The Economic Section is the operational entry point for U.S. firms operating in or expanding into the Trinidad and Tobago market — market research, trade-mission programming, regulatory advocacy on energy, IP and digital policy, and dispute-resolution support. AmCham Trinidad and Tobago, the Trinidad and Tobago Manufacturers' Association, the Trinidad and Tobago Chamber of Industry and Commerce, the Energy Chamber of Trinidad and Tobago, and the InvesTT investment-promotion agency are the standard counterparts on the local side. The post coordinates with U.S. EXIM Bank and the U.S. International Development Finance Corporation on transactions where export-credit or development-finance involvement is warranted.
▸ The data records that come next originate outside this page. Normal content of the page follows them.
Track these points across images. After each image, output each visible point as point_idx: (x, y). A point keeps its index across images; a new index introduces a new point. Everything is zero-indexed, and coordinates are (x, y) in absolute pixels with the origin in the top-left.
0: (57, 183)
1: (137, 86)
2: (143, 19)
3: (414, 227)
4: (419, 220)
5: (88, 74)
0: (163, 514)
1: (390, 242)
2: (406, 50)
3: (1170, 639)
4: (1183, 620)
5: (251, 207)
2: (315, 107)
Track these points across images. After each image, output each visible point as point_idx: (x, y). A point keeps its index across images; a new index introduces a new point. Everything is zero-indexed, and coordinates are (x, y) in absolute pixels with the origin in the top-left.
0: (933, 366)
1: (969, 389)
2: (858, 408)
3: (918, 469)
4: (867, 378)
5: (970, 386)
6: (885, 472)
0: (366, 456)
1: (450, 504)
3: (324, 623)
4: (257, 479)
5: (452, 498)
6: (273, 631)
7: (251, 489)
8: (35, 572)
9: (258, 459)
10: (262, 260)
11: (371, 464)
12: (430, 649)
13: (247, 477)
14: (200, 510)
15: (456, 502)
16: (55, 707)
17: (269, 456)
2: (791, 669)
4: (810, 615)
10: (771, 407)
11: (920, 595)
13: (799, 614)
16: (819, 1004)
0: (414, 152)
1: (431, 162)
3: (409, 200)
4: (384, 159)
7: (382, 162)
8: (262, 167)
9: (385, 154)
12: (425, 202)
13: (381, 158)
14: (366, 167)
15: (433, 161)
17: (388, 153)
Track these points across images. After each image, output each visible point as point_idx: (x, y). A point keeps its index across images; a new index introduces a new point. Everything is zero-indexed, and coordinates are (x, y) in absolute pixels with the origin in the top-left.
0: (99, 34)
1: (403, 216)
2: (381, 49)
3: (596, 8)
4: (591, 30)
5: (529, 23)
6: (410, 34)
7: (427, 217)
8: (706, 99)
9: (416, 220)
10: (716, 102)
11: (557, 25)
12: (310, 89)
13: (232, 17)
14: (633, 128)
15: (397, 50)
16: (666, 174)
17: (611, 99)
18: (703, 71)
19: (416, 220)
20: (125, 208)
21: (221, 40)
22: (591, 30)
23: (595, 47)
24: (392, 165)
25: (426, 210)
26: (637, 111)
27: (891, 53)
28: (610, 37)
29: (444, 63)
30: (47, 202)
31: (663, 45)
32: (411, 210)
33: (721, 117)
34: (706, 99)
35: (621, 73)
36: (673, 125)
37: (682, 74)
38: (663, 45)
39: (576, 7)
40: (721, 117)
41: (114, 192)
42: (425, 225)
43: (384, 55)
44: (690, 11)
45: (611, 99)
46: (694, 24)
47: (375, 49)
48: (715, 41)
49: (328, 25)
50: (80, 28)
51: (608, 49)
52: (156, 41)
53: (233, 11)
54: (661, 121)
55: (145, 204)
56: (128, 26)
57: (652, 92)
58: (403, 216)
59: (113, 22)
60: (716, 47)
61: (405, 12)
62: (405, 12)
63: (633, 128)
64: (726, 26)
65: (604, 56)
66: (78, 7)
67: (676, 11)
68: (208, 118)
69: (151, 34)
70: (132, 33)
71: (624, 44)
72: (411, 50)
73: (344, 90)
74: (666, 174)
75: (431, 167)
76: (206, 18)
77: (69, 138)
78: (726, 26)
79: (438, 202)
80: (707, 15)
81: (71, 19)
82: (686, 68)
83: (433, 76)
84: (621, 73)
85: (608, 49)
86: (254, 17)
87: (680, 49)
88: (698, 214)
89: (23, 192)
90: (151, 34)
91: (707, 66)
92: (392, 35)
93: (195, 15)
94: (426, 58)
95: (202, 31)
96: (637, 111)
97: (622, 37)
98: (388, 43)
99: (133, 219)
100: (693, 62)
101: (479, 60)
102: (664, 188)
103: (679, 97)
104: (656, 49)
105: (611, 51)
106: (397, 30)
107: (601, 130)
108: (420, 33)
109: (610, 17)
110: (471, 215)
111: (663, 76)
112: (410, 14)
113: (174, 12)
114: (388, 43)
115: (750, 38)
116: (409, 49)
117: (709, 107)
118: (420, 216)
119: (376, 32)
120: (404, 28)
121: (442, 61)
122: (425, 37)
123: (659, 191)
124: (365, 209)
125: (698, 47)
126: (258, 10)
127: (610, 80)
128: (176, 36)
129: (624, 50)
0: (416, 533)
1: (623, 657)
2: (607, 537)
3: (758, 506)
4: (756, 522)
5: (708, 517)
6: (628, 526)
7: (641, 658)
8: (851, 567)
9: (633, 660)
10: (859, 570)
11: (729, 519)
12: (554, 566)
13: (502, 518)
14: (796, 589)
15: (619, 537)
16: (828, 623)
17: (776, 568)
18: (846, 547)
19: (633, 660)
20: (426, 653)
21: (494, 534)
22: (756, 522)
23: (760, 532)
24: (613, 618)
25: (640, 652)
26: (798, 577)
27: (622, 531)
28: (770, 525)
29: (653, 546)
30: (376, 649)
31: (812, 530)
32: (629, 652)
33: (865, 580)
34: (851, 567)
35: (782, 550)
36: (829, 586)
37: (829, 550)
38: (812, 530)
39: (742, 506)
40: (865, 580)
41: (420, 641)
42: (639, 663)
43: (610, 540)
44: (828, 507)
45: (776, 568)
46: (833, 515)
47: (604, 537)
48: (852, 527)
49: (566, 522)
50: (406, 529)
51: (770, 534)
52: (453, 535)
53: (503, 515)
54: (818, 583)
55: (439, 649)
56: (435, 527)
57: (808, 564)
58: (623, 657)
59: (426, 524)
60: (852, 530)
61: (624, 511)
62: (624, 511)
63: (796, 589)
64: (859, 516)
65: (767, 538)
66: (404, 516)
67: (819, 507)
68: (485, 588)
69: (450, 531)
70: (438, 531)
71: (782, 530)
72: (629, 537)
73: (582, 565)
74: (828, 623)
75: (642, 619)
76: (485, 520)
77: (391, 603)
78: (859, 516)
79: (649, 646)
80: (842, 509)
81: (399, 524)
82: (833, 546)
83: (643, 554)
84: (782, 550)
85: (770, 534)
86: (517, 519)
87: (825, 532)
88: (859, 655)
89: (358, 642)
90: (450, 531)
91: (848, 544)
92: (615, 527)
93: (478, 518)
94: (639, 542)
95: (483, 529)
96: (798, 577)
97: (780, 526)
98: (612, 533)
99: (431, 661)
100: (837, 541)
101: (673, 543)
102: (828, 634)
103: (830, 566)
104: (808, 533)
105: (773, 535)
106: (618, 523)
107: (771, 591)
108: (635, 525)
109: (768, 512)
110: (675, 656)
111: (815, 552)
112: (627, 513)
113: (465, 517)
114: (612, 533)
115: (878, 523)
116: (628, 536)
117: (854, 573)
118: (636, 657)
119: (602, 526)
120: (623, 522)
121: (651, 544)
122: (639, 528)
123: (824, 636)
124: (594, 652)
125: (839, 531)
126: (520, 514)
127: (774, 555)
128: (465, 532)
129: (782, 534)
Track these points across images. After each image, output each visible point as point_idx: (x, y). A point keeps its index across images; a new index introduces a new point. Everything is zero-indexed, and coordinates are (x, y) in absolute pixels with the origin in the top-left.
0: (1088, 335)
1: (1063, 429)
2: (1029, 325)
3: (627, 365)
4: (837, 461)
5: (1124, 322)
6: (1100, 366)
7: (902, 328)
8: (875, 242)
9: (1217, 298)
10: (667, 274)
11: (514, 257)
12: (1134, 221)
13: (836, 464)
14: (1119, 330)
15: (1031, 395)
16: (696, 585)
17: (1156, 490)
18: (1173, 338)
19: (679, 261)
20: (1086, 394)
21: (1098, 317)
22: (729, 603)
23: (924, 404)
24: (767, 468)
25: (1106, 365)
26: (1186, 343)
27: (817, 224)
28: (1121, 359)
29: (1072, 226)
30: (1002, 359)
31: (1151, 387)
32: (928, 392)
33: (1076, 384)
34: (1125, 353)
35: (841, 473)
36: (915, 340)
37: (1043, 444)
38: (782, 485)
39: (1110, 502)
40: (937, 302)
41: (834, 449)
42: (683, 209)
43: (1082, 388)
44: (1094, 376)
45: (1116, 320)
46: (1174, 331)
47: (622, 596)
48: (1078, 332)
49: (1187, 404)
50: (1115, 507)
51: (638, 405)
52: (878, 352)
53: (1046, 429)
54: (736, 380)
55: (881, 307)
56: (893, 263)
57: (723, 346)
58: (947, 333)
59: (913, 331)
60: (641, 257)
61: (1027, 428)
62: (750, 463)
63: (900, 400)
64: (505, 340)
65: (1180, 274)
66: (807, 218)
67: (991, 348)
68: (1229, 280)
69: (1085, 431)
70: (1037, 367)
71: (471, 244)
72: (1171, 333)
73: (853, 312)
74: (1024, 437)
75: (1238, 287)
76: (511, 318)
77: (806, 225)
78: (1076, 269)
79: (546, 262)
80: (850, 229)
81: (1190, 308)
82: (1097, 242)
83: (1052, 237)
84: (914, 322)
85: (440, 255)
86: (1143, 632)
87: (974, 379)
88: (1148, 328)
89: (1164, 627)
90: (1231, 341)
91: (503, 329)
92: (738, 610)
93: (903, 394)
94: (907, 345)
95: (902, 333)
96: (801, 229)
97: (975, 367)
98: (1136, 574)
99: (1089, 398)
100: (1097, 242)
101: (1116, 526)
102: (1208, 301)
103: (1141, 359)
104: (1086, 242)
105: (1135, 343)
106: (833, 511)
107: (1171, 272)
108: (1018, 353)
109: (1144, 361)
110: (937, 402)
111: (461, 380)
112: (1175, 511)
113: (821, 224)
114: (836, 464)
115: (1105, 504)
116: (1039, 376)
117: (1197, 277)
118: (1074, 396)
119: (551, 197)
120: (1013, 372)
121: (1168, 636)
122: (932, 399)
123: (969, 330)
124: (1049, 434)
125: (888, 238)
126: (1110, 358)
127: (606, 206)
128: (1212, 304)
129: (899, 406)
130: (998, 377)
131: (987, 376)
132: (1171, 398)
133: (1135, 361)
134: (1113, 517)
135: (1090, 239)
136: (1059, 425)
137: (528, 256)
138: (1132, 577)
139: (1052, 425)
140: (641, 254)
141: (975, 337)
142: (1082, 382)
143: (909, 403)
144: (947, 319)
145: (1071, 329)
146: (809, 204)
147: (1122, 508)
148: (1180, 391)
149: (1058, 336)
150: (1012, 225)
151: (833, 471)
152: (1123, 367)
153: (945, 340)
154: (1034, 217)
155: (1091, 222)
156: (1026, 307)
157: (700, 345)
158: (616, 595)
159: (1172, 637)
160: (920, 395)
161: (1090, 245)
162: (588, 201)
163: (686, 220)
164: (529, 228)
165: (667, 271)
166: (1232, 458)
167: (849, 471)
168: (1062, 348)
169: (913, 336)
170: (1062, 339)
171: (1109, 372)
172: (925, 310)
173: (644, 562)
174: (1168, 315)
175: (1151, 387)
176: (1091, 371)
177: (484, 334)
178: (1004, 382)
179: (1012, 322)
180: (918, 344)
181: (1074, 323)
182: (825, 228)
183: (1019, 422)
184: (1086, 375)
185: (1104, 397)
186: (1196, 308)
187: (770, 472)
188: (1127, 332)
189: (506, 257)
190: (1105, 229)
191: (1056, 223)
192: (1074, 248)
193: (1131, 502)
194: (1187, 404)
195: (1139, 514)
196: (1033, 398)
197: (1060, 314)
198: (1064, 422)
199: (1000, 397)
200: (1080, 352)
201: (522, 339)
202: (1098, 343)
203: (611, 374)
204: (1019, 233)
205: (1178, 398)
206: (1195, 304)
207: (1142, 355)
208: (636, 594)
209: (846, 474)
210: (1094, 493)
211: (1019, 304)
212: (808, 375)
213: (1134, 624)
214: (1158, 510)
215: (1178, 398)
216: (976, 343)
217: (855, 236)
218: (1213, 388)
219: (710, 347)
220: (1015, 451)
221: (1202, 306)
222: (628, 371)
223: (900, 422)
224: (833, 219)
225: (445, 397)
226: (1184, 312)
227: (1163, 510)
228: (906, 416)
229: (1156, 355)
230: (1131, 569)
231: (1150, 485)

Cultural & Educational Programs

The Public Affairs section runs the bilateral set of U.S. cultural and educational programmes for Trinidad and Tobago: the Fulbright programme (scholar and student tracks), the Young Leaders of the Americas Initiative (YLAI) Professional Fellows Program for which Trinidad and Tobago is a participating country, EducationUSA advising for Trini university applicants to U.S. institutions, the International Visitor Leadership Program (IVLP) and the Humphrey Fellowship for mid-career professionals. American Spaces partners host alumni networking, English-language clubs and cultural programming. Trini contributions to U.S. cultural life — steelpan, calypso, soca, the Brooklyn West Indian Day parade and the broader Caribbean diaspora cultural footprint — provide a continuing two-way exchange.

Service Area

U.S. Embassy Port of Spain is the sole U.S. diplomatic post in Trinidad and Tobago and serves the entire two-island state — Trinidad (Port of Spain, Chaguanas, San Fernando, Arima, Point Fortin, Point Lisas, Sangre Grande) and Tobago (Scarborough, Crown Point) — for visa processing and American Citizen Services. There are no U.S. consulates elsewhere in the country; ACS clients and visa applicants based in Tobago travel to Port of Spain for in-person services. U.S. Embassy Paramaribo (Suriname) and U.S. Embassy Georgetown (Guyana) handle consular and visa work for those neighbouring countries directly; Port of Spain no longer carries that responsibility.

Appointment Information

All visa interviews and routine ACS appointments must be scheduled in advance through the U.S. embassy's online scheduling systems; walk-ins are not accepted for non-emergency consular work. Visa applicants schedule via the AIS visa-appointment portal, and OFC biometrics appointments are scheduled separately. Electronic devices are not permitted inside the chancery; applicants should arrive without phones and laptops, and digital appointment confirmations should be printed before arrival. ACS emergency cases reach the duty officer through the embassy's main number; the State Department's Overseas Citizens Services line covers after-hours emergencies.

Special Notes

The Trinidad and Tobago dollar (TTD) is the local currency; ATM and contactless card payment are universal in Port of Spain, San Fernando, Chaguanas and the larger urban centres, and U.S. dollars are widely accepted at hotels and dollarised tourism establishments. Piarco International (POS) on Trinidad is the principal gateway with multiple direct U.S. routes — notably to Miami, Newark, JFK, Fort Lauderdale and Orlando — plus regional Caribbean connections. A.N.R. Robinson International (TAB) on Tobago has more limited international service. English is the official language; Trinidadian English Creole and Tobagonian English Creole are the everyday spoken registers. The chancery at 15 Queen's Park West sits on the western edge of the Queen's Park Savannah, the long oval green space at the heart of central Port of Spain that hosts the Carnival route and the major Carnival mas-camp infrastructure during the pre-Lenten season.